Unmittelbar nach einem Unfall ist natürlich der Schreck groß. Trotz Angst und Schmerzen gilt es jedoch, einen klaren Kopf zu bewahren, Maßnahmen zur Ersthilfe zu ergreifen und möglichst rasch einen Zahnarzt aufzusuchen. Wie Zahnmediziner empfehlen, sollte man bei Blutungen im Mund leicht auf ein Stofftaschentuch beißen. Ist ein Zahn abgebrochen oder ausgeschlagen worden, hat es oberste Priorität, den Zahn bzw. das Zahnstück zu finden und zu konservieren. Wichtig dabei ist: Niemals die Zahnwurzel, sondern nur die Zahnkrone anfassen, da sich auf der Wurzel lebende Zellen befinden. Der Zahn darf auf keinen Fall abgewaschen werden.

Zahn oder Zahnteil feucht halten

Zähne bzw. Zahnbruchteile müssen feucht gehalten werden. Ausgeschlagene Zähne trocknen ungeschützt innerhalb weniger Minuten aus. Das führt dazu, dass die Zellen an der Wurzeloberfläche absterben und ein Zahn bei dem Versuch, ihn wieder einzupflanzen, nicht mehr einheilen kann. Konservieren lassen sich Zähne oder Zahnstücke am längsten in einer sogenannten Zahnrettungsbox, die eine spezielle Zellnährlösung enthält – und zwar über 24 bis 48 Stunden lang.
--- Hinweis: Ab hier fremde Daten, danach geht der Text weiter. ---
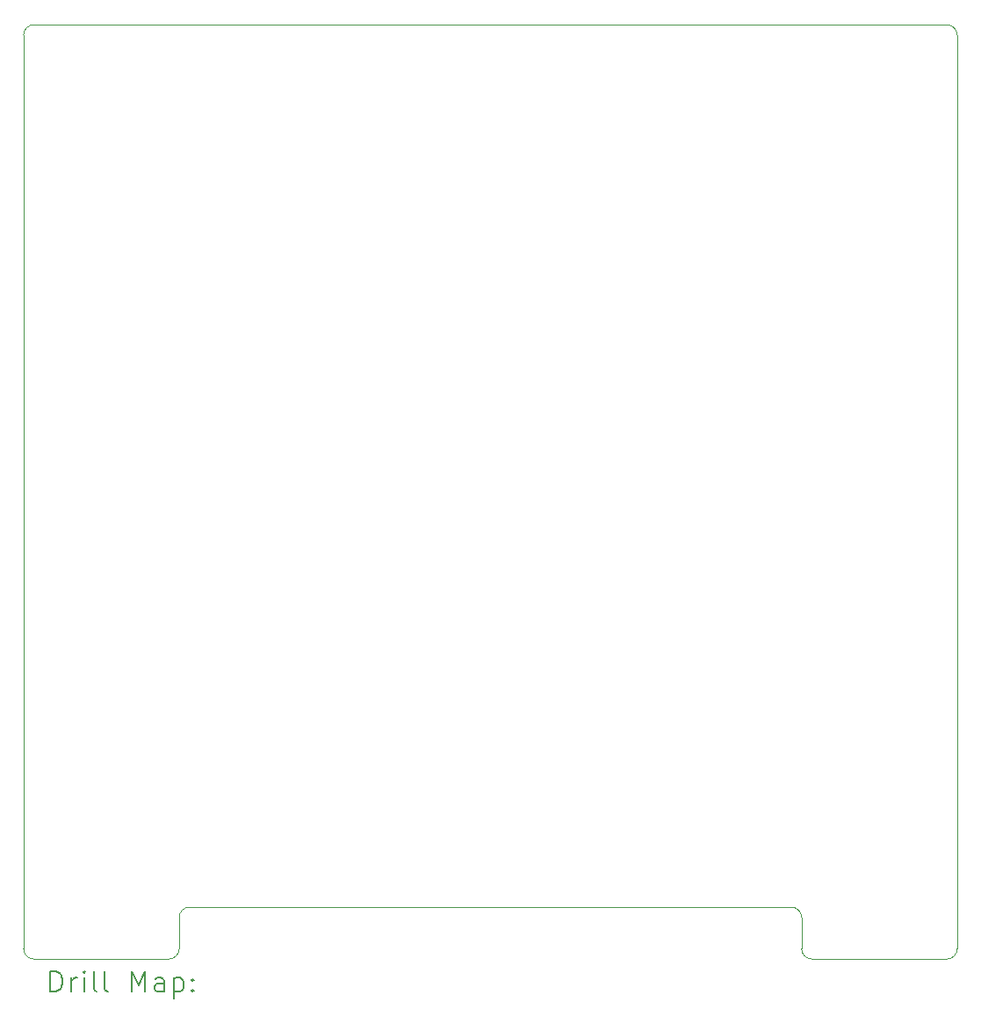
<source format=gbr>
%TF.GenerationSoftware,KiCad,Pcbnew,9.0.2-9.0.2-0~ubuntu24.04.1*%
%TF.CreationDate,2025-06-11T15:00:52-05:00*%
%TF.ProjectId,bias-supply,62696173-2d73-4757-9070-6c792e6b6963,0.1*%
%TF.SameCoordinates,Original*%
%TF.FileFunction,Drillmap*%
%TF.FilePolarity,Positive*%
%FSLAX45Y45*%
G04 Gerber Fmt 4.5, Leading zero omitted, Abs format (unit mm)*
G04 Created by KiCad (PCBNEW 9.0.2-9.0.2-0~ubuntu24.04.1) date 2025-06-11 15:00:52*
%MOMM*%
%LPD*%
G01*
G04 APERTURE LIST*
%ADD10C,0.050000*%
%ADD11C,0.200000*%
G04 APERTURE END LIST*
D10*
X1350000Y-1450000D02*
G75*
G02*
X1450000Y-1350000I100000J0D01*
G01*
X9350000Y-10350000D02*
X8950000Y-10350000D01*
X2750000Y-10350000D02*
X2350000Y-10350000D01*
X2850000Y-9950000D02*
X2850000Y-10250000D01*
X1450000Y-10350000D02*
G75*
G02*
X1350000Y-10250000I0J100000D01*
G01*
X8750000Y-9850000D02*
G75*
G02*
X8850000Y-9950000I0J-100000D01*
G01*
X1450000Y-1350000D02*
X10250000Y-1350000D01*
X2850000Y-9950000D02*
G75*
G02*
X2950000Y-9850000I100000J0D01*
G01*
X10350000Y-1450000D02*
X10350000Y-10250000D01*
X8950000Y-10350000D02*
G75*
G02*
X8850000Y-10250000I0J100000D01*
G01*
X10250000Y-1350000D02*
G75*
G02*
X10350000Y-1450000I0J-100000D01*
G01*
X1350000Y-10250000D02*
X1350000Y-1450000D01*
X2850000Y-10250000D02*
G75*
G02*
X2750000Y-10350000I-100000J0D01*
G01*
X8750000Y-9850000D02*
X2950000Y-9850000D01*
X2350000Y-10350000D02*
X1450000Y-10350000D01*
X10250000Y-10350000D02*
X9350000Y-10350000D01*
X10350000Y-10250000D02*
G75*
G02*
X10250000Y-10350000I-100000J0D01*
G01*
X8850000Y-10250000D02*
X8850000Y-9950000D01*
D11*
X1608277Y-10663984D02*
X1608277Y-10463984D01*
X1608277Y-10463984D02*
X1655896Y-10463984D01*
X1655896Y-10463984D02*
X1684467Y-10473508D01*
X1684467Y-10473508D02*
X1703515Y-10492555D01*
X1703515Y-10492555D02*
X1713039Y-10511603D01*
X1713039Y-10511603D02*
X1722562Y-10549698D01*
X1722562Y-10549698D02*
X1722562Y-10578270D01*
X1722562Y-10578270D02*
X1713039Y-10616365D01*
X1713039Y-10616365D02*
X1703515Y-10635412D01*
X1703515Y-10635412D02*
X1684467Y-10654460D01*
X1684467Y-10654460D02*
X1655896Y-10663984D01*
X1655896Y-10663984D02*
X1608277Y-10663984D01*
X1808277Y-10663984D02*
X1808277Y-10530650D01*
X1808277Y-10568746D02*
X1817801Y-10549698D01*
X1817801Y-10549698D02*
X1827324Y-10540174D01*
X1827324Y-10540174D02*
X1846372Y-10530650D01*
X1846372Y-10530650D02*
X1865420Y-10530650D01*
X1932086Y-10663984D02*
X1932086Y-10530650D01*
X1932086Y-10463984D02*
X1922562Y-10473508D01*
X1922562Y-10473508D02*
X1932086Y-10483031D01*
X1932086Y-10483031D02*
X1941610Y-10473508D01*
X1941610Y-10473508D02*
X1932086Y-10463984D01*
X1932086Y-10463984D02*
X1932086Y-10483031D01*
X2055896Y-10663984D02*
X2036848Y-10654460D01*
X2036848Y-10654460D02*
X2027324Y-10635412D01*
X2027324Y-10635412D02*
X2027324Y-10463984D01*
X2160658Y-10663984D02*
X2141610Y-10654460D01*
X2141610Y-10654460D02*
X2132086Y-10635412D01*
X2132086Y-10635412D02*
X2132086Y-10463984D01*
X2389229Y-10663984D02*
X2389229Y-10463984D01*
X2389229Y-10463984D02*
X2455896Y-10606841D01*
X2455896Y-10606841D02*
X2522563Y-10463984D01*
X2522563Y-10463984D02*
X2522563Y-10663984D01*
X2703515Y-10663984D02*
X2703515Y-10559222D01*
X2703515Y-10559222D02*
X2693991Y-10540174D01*
X2693991Y-10540174D02*
X2674944Y-10530650D01*
X2674944Y-10530650D02*
X2636848Y-10530650D01*
X2636848Y-10530650D02*
X2617801Y-10540174D01*
X2703515Y-10654460D02*
X2684467Y-10663984D01*
X2684467Y-10663984D02*
X2636848Y-10663984D01*
X2636848Y-10663984D02*
X2617801Y-10654460D01*
X2617801Y-10654460D02*
X2608277Y-10635412D01*
X2608277Y-10635412D02*
X2608277Y-10616365D01*
X2608277Y-10616365D02*
X2617801Y-10597317D01*
X2617801Y-10597317D02*
X2636848Y-10587793D01*
X2636848Y-10587793D02*
X2684467Y-10587793D01*
X2684467Y-10587793D02*
X2703515Y-10578270D01*
X2798753Y-10530650D02*
X2798753Y-10730650D01*
X2798753Y-10540174D02*
X2817801Y-10530650D01*
X2817801Y-10530650D02*
X2855896Y-10530650D01*
X2855896Y-10530650D02*
X2874943Y-10540174D01*
X2874943Y-10540174D02*
X2884467Y-10549698D01*
X2884467Y-10549698D02*
X2893991Y-10568746D01*
X2893991Y-10568746D02*
X2893991Y-10625889D01*
X2893991Y-10625889D02*
X2884467Y-10644936D01*
X2884467Y-10644936D02*
X2874943Y-10654460D01*
X2874943Y-10654460D02*
X2855896Y-10663984D01*
X2855896Y-10663984D02*
X2817801Y-10663984D01*
X2817801Y-10663984D02*
X2798753Y-10654460D01*
X2979705Y-10644936D02*
X2989229Y-10654460D01*
X2989229Y-10654460D02*
X2979705Y-10663984D01*
X2979705Y-10663984D02*
X2970182Y-10654460D01*
X2970182Y-10654460D02*
X2979705Y-10644936D01*
X2979705Y-10644936D02*
X2979705Y-10663984D01*
X2979705Y-10540174D02*
X2989229Y-10549698D01*
X2989229Y-10549698D02*
X2979705Y-10559222D01*
X2979705Y-10559222D02*
X2970182Y-10549698D01*
X2970182Y-10549698D02*
X2979705Y-10540174D01*
X2979705Y-10540174D02*
X2979705Y-10559222D01*
M02*

</source>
Die Box gibt es beim Zahnarzt oder in der Apotheke und ist nicht nur für alle, die gerne Sport treiben, sondern auch als Anschaffung für Kindergärten, Schulen, Schwimmbäder und Sportstätten sinnvoll.

Hat man keine Zahnrettungsbox bei sich, ist Improvisationsgeschick gefragt. Ein bis zwei Stunden lässt sich ein Zahn(stück) in einem Glas kalter H-Milch aufbewahren, kurze Zeit auch in steriler Kochsalzlösung. Wer keines dieser Hilfsmittel zur Verfügung hat, sollte den Zahn(teil) auf keinen Fall in Wasser oder ein feuchtes (Taschen)tuch legen. In den Mund nehmen ist ebenfalls nicht ratsam. Allenfalls kann man den Zahn oder das Zahnbruchstück für den Transport in Frischhaltefolie einwickeln oder in ein Gefäß mit genügend eigenem Speichel legen.
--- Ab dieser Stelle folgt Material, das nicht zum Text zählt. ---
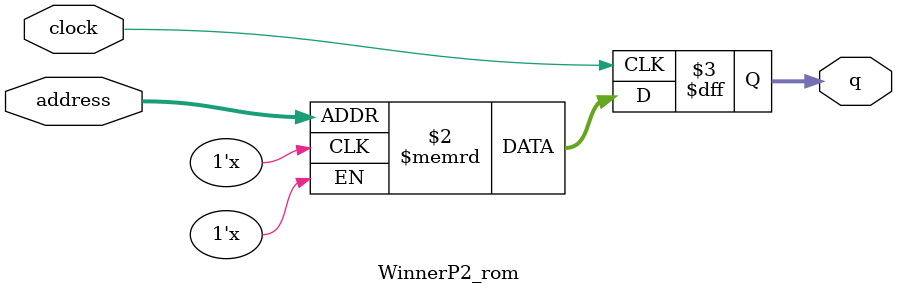
<source format=sv>
module WinnerP2_rom (
	input logic clock,
	input logic [14:0] address,
	output logic [2:0] q
);

logic [2:0] memory [0:19199] /* synthesis ram_init_file = "./WinnerP2/WinnerP2.mif" */;

always_ff @ (posedge clock) begin
	q <= memory[address];
end

endmodule

</source>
So schnell wie möglich zum Zahnarzt gehen!

Wie gesagt ist bei all diesen Alternativen zu beachten, dass die mögliche Lagerungsdauer im Vergleich zur Zahnrettungsbox deutlich geringer ausfällt. Sie können das kontinuierliche Absterben der Zellen nur für kurze Zeit verzögern und sollten schnellstmöglich gegen eine Zahnrettungsbox ausgetauscht werden. Eine Übersicht zur Lagerungsdauer, welche die verschiedenen Aufbewahrungsmöglichkeiten bieten, findet sich auf den Internetseiten der Kassenzahnärztlichen Bundesvereinigung.
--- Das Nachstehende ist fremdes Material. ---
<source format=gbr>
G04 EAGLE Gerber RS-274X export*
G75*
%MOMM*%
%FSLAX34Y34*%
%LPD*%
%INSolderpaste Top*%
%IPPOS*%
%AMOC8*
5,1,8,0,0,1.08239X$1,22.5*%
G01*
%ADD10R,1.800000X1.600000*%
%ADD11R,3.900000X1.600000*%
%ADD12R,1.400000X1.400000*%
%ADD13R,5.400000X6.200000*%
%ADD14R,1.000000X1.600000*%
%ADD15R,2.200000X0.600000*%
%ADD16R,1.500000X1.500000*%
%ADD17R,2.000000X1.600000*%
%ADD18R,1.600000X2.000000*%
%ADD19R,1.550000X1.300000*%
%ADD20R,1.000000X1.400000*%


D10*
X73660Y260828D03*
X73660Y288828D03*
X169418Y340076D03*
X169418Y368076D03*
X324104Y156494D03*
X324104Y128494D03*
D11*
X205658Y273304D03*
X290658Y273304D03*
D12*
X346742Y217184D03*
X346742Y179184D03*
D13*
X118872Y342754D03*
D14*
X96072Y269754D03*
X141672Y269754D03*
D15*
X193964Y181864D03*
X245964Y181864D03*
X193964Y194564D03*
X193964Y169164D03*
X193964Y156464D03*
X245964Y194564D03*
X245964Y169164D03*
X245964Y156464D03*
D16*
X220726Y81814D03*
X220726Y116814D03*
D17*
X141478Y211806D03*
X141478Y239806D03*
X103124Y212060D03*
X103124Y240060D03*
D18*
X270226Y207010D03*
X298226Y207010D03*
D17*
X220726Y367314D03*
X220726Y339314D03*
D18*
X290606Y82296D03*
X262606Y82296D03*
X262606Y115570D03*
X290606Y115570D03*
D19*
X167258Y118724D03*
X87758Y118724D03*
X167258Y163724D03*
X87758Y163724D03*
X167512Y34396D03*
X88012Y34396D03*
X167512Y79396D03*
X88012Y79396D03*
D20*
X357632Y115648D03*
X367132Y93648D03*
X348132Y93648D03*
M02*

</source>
Nachdem geeignete Maßnahmen für eine Konservierung getroffen wurden, ist so schnell wie möglich eine Zahnarztpraxis oder eine Zahnklinik aufzusuchen! Der Notfall sollte telefonisch angekündigt werden. Schildern Sie, was passiert ist, wie, wann und wo der Unfall genau stattgefunden hat, ob Milch- oder bleibende Zähne betroffen sind und vielleicht auch Weichteile wie Wangen, Nase, Lippen, Zunge oder das Zahnfleisch verletzt wurden. Zudem können auch Oberkiefer, Unterkiefer oder die Kiefergelenke in Mitleidenschaft gezogen worden sein. Der sofortige Besuch beim Zahnarzt ist auch dann anzuraten, wenn bei einem Unfall auf den ersten Blick kein Zahn verletzt zu sein scheint, denn es können Folgeschäden auftreten, beispielsweise an der Zahnwurzel. Nach der Versorgung in der Zahnarztpraxis oder Zahnklinik kommt möglicherweise ein Antibiotikum zum Einsatz. Gegebenenfalls sollte der Tetanusschutz aufgefrischt werden. Für alle Sportarten, bei denen ein Risiko für die Zähne besteht (auch für Ballsportarten und Hockey), ist das Tragen eines Zahnschutzes empfehlenswert. Für Radfahrer gibt es auch Helme mit integriertem Kinnbügel.